Generating a new Puppet certificate on 1 hosts: toolsbeta-proxy-5.toolsbeta.eqiad1.wikimedia.cloud
PASS |█████████████████████████████████████████████████████████████████████████████████| 100% (1/1) [00:04<00:00,  4.00s/hosts]
FAIL |                                                                                         |   0% (0/1) [00:04<?, ?hosts/s]
Exception raised while executing cookbook wmcs.vps.create_instance_with_prefix:
Traceback (most recent call last):
  File "/usr/lib/python3/dist-packages/spicerack/_menu.py", line 250, in _run
    raw_ret = runner.run()
  File "/srv/deployment/wmcs-cookbooks/wmcs_libs/common.py", line 751, in _wrapped_run
    return object.__getattribute__(self, __name)(*args, **kwargs)
  File "/srv/deployment/wmcs-cookbooks/cookbooks/wmcs/vps/create_instance_with_prefix.py", line 278, in run
    self.create_instance()
  File "/srv/deployment/wmcs-cookbooks/cookbooks/wmcs/vps/create_instance_with_prefix.py", line 384, in create_instance
    refresh_puppet_certs_cookbook.get_runner(
  File "/srv/deployment/wmcs-cookbooks/wmcs_libs/common.py", line 751, in _wrapped_run
    return object.__getattribute__(self, __name)(*args, **kwargs)
  File "/srv/deployment/wmcs-cookbooks/cookbooks/wmcs/vps/refresh_puppet_certs.py", line 153, in run
    _refresh_cert(spicerack=self.spicerack, remote_host=remote_host)
  File "/srv/deployment/wmcs-cookbooks/cookbooks/wmcs/vps/refresh_puppet_certs.py", line 62, in _refresh_cert
    cert_fingerprint = node_to_bootstrap.regenerate_certificate()[fqdn]
  File "/usr/lib/python3/dist-packages/spicerack/puppet.py", line 294, in regenerate_certificate
    raise PuppetHostsError(
spicerack.puppet.PuppetHostsError: Unable to find CSR fingerprints for all hosts, detected errors are:
toolsbeta-proxy-5.toolsbeta.eqiad1.wikimedia.cloud: Error: Another puppet instance is already running and the waitforlock setting is set to 0; exiting
END (FAIL) - Cookbook wmcs.vps.create_instance_with_prefix (exit_code=99) with prefix 'toolsbeta-proxy'

Event Timeline

Restricted Application added a subscriber: Aklapper. · View Herald Transcript

Yeah, it's clearly a race condition that could be solved in both places (cookbook or spicerack), no strong opinion.
The problem is that from the current code it seems that puppet doesn't clearly return a proper exit code that could help understand the problem and parsing the output is brittle.
We could add an @retry with few attempts or check the puppet lock file on error.
For context the regenerate certificate is run seldom in production, is it run more frequently in WMCS?

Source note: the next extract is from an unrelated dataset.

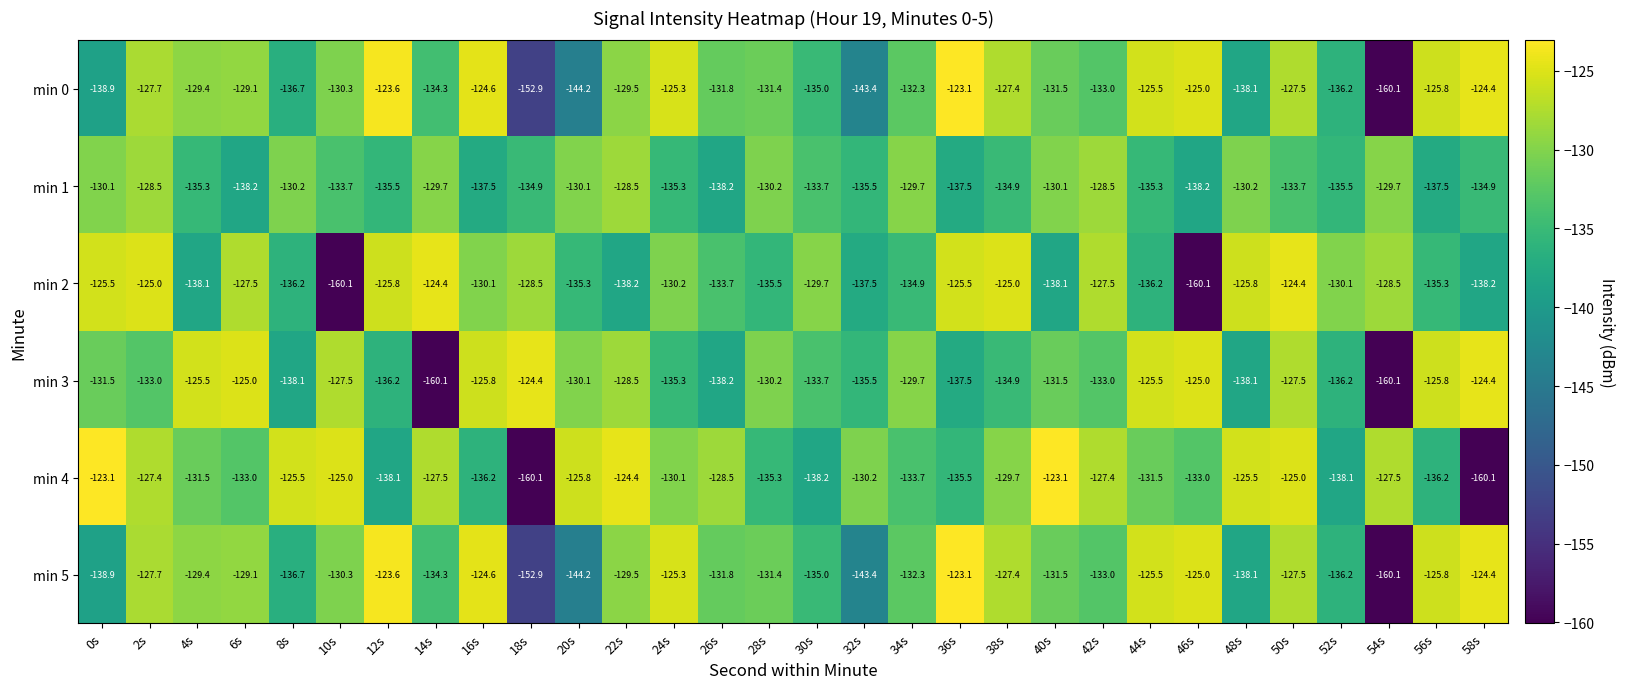

What is the difference between the maximum and minimum values in the min 3 series?

35.7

For context the regenerate certificate is run seldom in production, is it run more frequently in WMCS?

Yes - all Cloud VPS instances are initially provisioned to use a central Puppet server, and then some projects (including most managed by the WMCS team) have a project Puppet server that can have secrets stored, access a local PuppetDB instance, etc., and switching from the central server to a project one involves refreshing the certificates as the different servers have different CAs.

Volans triaged this task as Medium priority.